How do you handle it?

I'm a serious canoer, so I don't know if it will hold interest for anyone else, but I need to recommend a old documentary film:

https://www.nfb.ca/film/cesars_bark_canoe/

It's free to watch and not narrated. It's just documenting a First Nations fellow making a birch bark canoe. And it is utterly fascinating to watch. I'll bet there average person in this forum would find the same. Worth the time.
Towards the end of that he laid what looked like cloth over the stem. Do you know what it was?
 
I'd have to watch the part but probably something like a keep strip to protect that seam if it's near the end of the film.
 
I would quarter it, paint the ends, and put the quarters in a building until spring. This coming spring I would remove the bark, and by this time next year you should have wood that is dry enough to work with.
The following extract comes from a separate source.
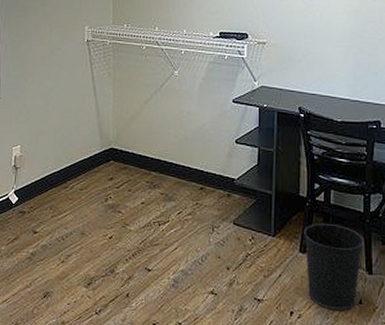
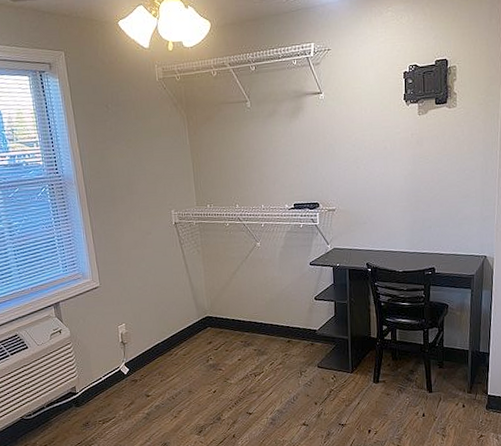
wastebasket: present [304,223,364,311] -> none [376,356,425,425]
What kind of paint? Special sealant? Tar? Rustoleum? :D
 
Fmont- great film ! Very important to keep these skills alive. About canoes, some good books; "The Bark and Skin Boats of North America" by Edwin Tappan Adney and Howard I. Chapelle, Smithsonian Institution, 1964, Museum Bulletin 230, 242 pages ; "Canoes of Oceania" by A. C. Haddon and James Hornell, Bishop Museum, Hawaii, special publications 27 (1936),28 (1937),29 (1938), combined into one volume and reprinted 1975, 884 pages. Both are hard to find.
 
The heart being off center is a natural growth pattern. Trees in the northern hemisphere tend to to put on more growth on the sunny south side.

Indigenous canoe makers knew this and always split a trunk in the east-west direction to separate the north and south wood. The tight north wood is heavier. A trunk split north-south would make a canoe with a terrible list.
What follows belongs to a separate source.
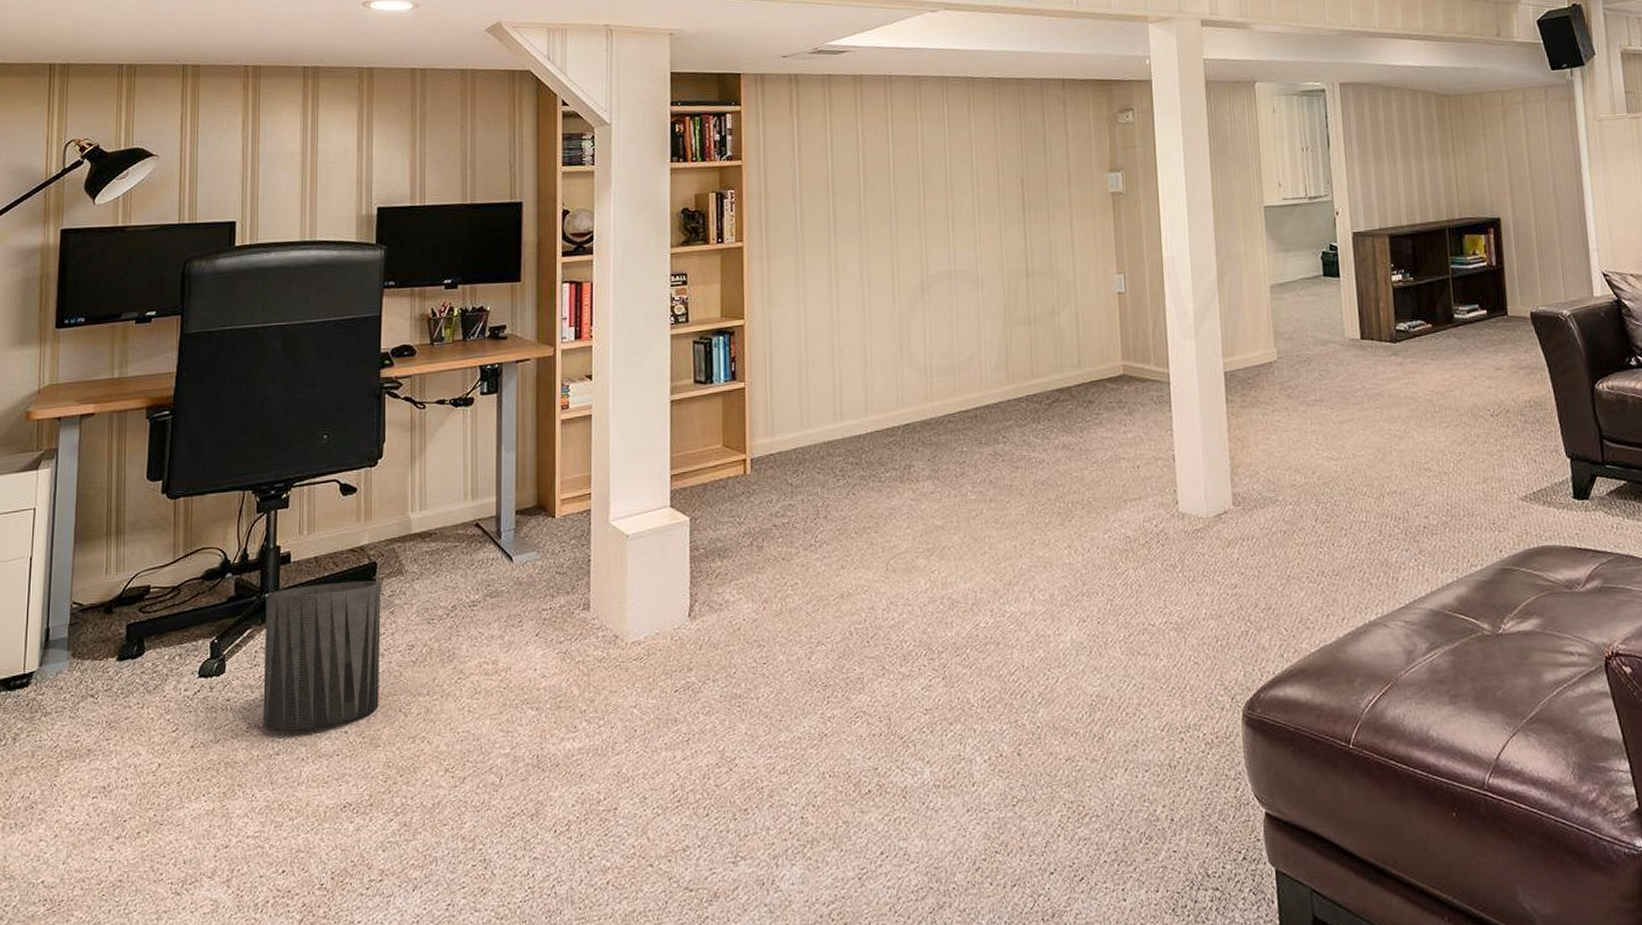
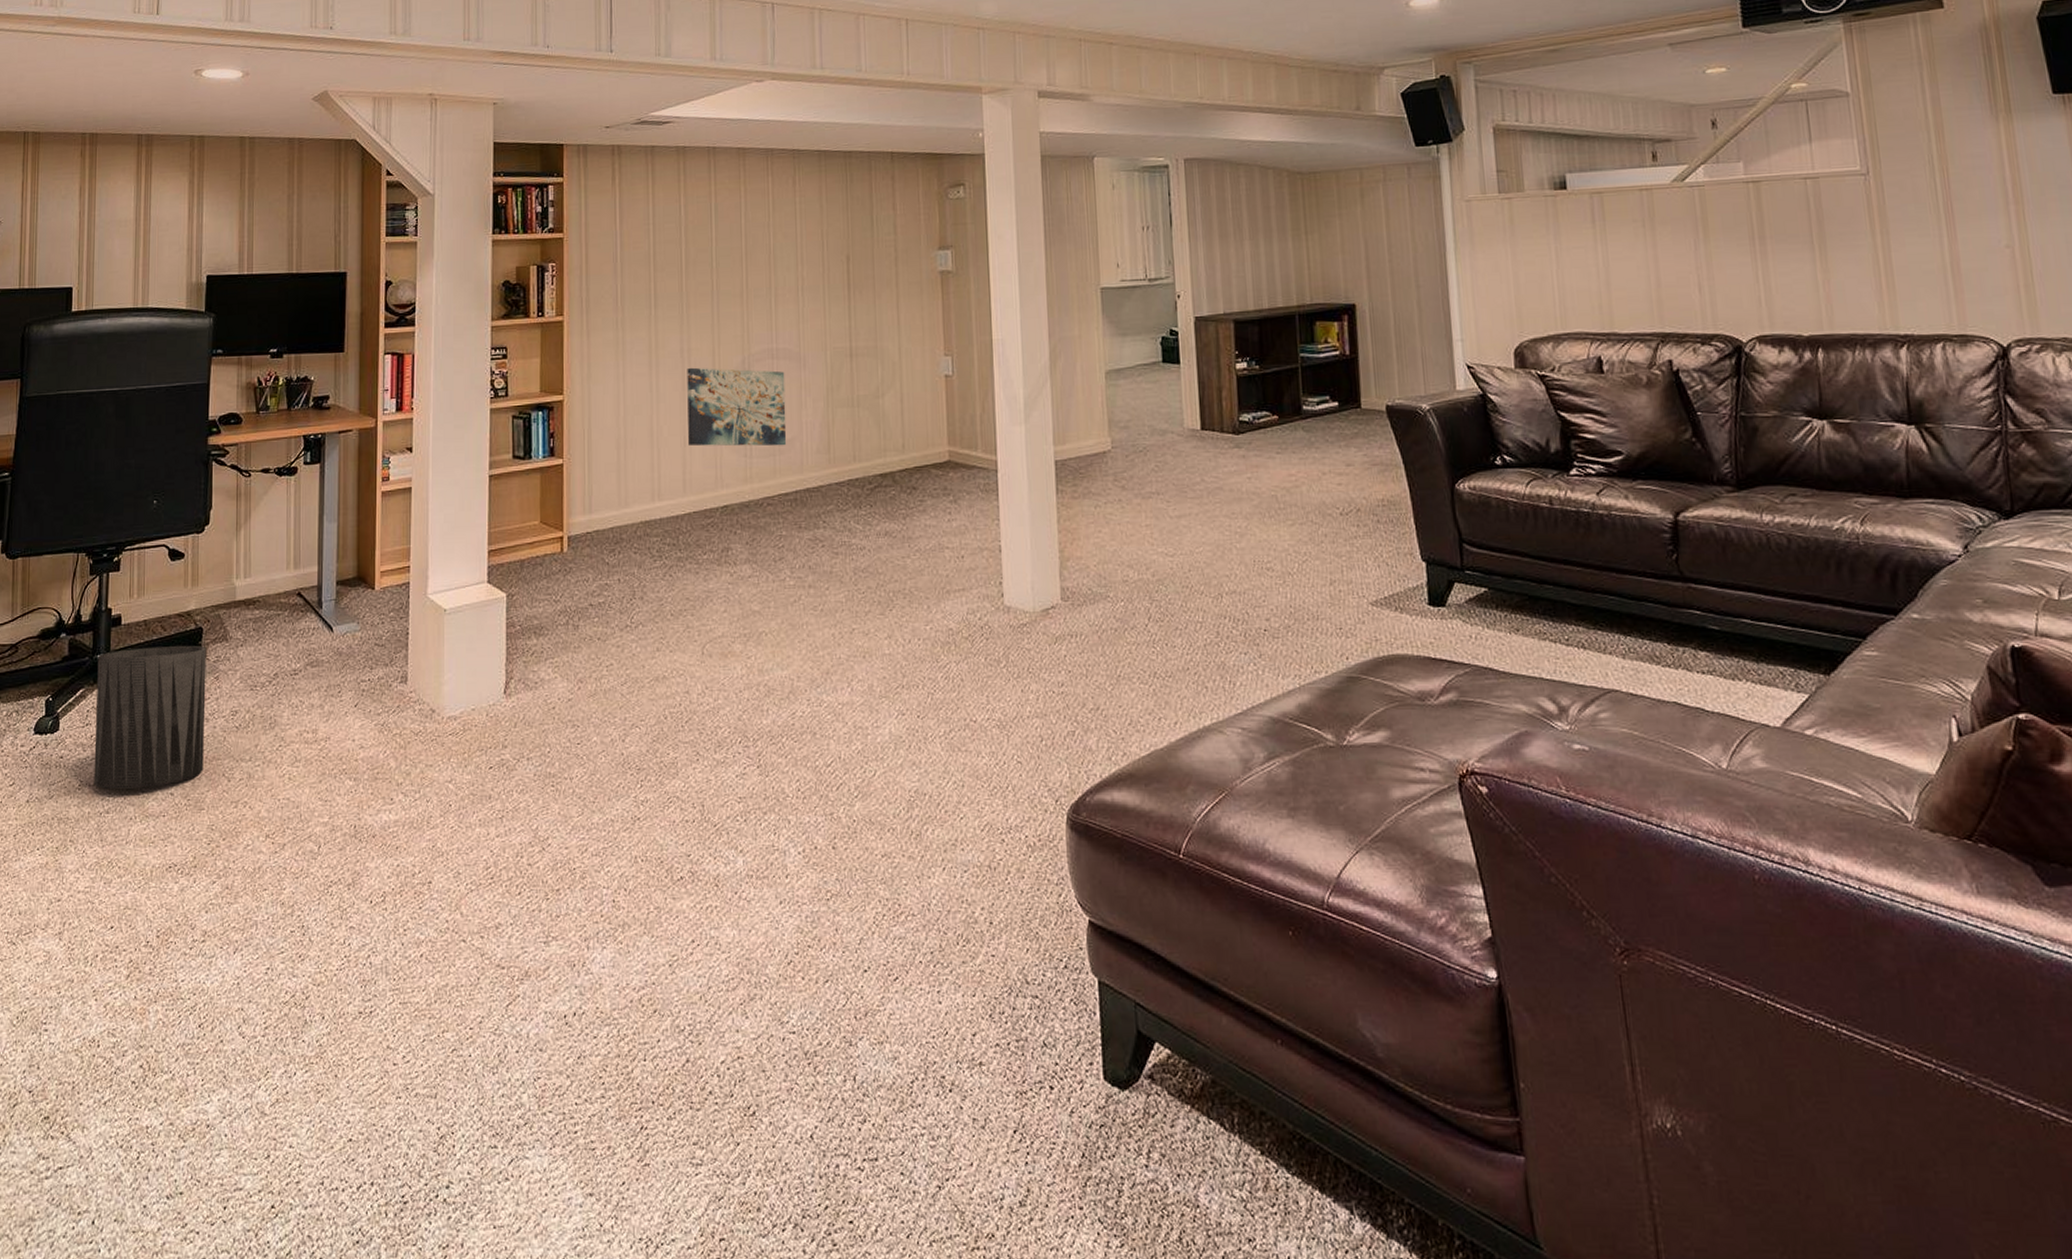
wall art: none [867,289,966,367] -> present [687,367,787,447]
This is fascinating. Thank you for telling us, sir!
 
Question for you knowledgeable folks. I made a hop hornbeam handle for a boys axe of mine and wedged it with black locust. Went out today and chopped at a fallen apple tree for 10 minutes and the wedge backed out about 1/4". Both the handle and wedge were cut from fully dried staves that had a few too many knots to become self bows so I don't think it is a drying issue. Is it possible a lack of friction between these two very hard woods caused the wedge to slip? It was sanded to 80 grit.
 
Question for you knowledgeable folks. I made a hop hornbeam handle for a boys axe of mine and wedged it with black locust. Went out today and chopped at a fallen apple tree for 10 minutes and the wedge backed out about 1/4". Both the handle and wedge were cut from fully dried staves that had a few too many knots to become self bows so I don't think it is a drying issue. Is it possible a lack of friction between these two very hard woods caused the wedge to slip? It was sanded to 80 grit.
You nailed the problem. I've had the same issue using rock maple for wedges. They all didn't back out so there is still a little mystery there. I just used a steel step wedge to rectify the problem. Hornbeam is a super tough wood! My uncle is a woodcutter and he's going to bring me some in the near future. How was it to work while shaping?
 
You nailed the problem. I've had the same issue using rock maple for wedges. They all didn't back out so there is still a little mystery there. I just used a steel step wedge to rectify the problem. Hornbeam is a super tough wood! My uncle is a woodcutter and he's going to bring me some in the near future. How was it to work while shaping?

Hornbeam is tough to work green and is a real chore when it's dry. The grain changed directions so many times on that handle that I gave up on using the spokeshave and resorted to a rasp for the final shaping. I mainly wanted to use locust to give some contrast from the white hornbeam. I wanted to avoid steel wedges and glue, but I suspect this wedge will just back out again in its current state.
 
Try running a rasp across the wedge perpendicular to the grain. Then coat it with Swel-lock and drive it back in.

Another trick is to leave the haft 1/4" proud of the eye. Then drive the wedge until it's almost tight and then stop. Trim the wedge off flush and use punch carved of hardwood to drive the wedge down 1/8" further. Then the protruding sides of the haft will swell over the wedge, locking it in place.